-- Your task --
Edit the data below by changing every "phylum" to "division" and keeping all other text the same. Leave the pictures out of your version.

-- Input rows --
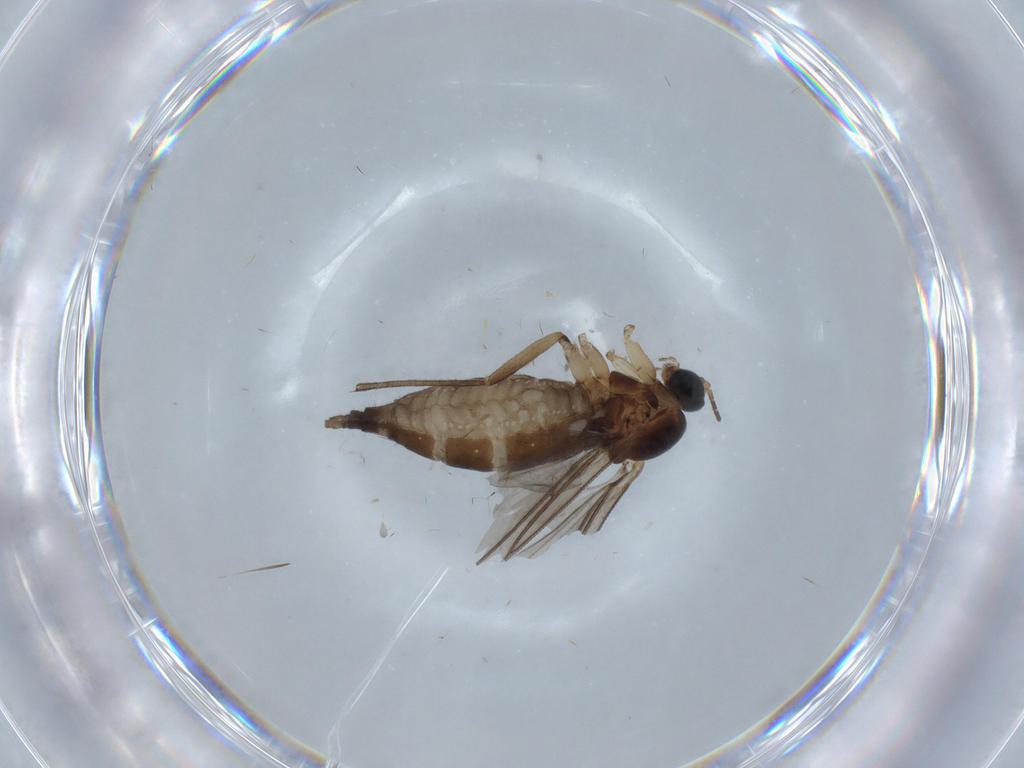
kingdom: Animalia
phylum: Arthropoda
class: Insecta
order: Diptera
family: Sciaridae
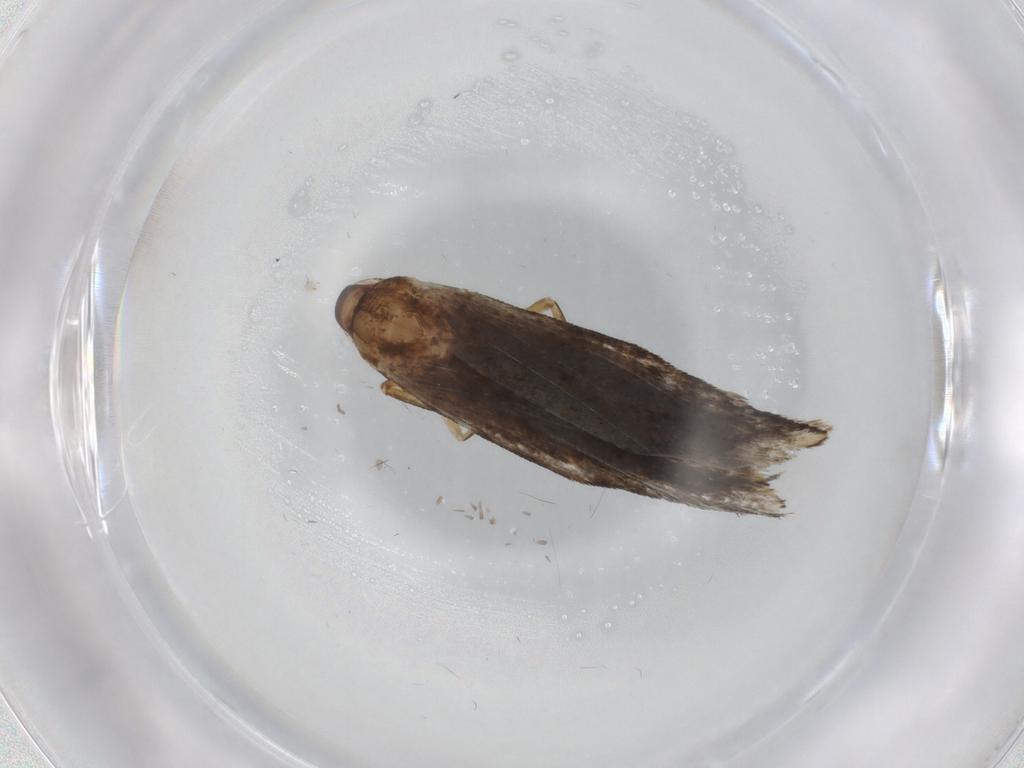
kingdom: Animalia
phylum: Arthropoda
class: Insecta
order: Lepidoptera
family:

-- Written answer --
kingdom: Animalia
division: Arthropoda
class: Insecta
order: Diptera
family: Sciaridae
kingdom: Animalia
division: Arthropoda
class: Insecta
order: Lepidoptera
family:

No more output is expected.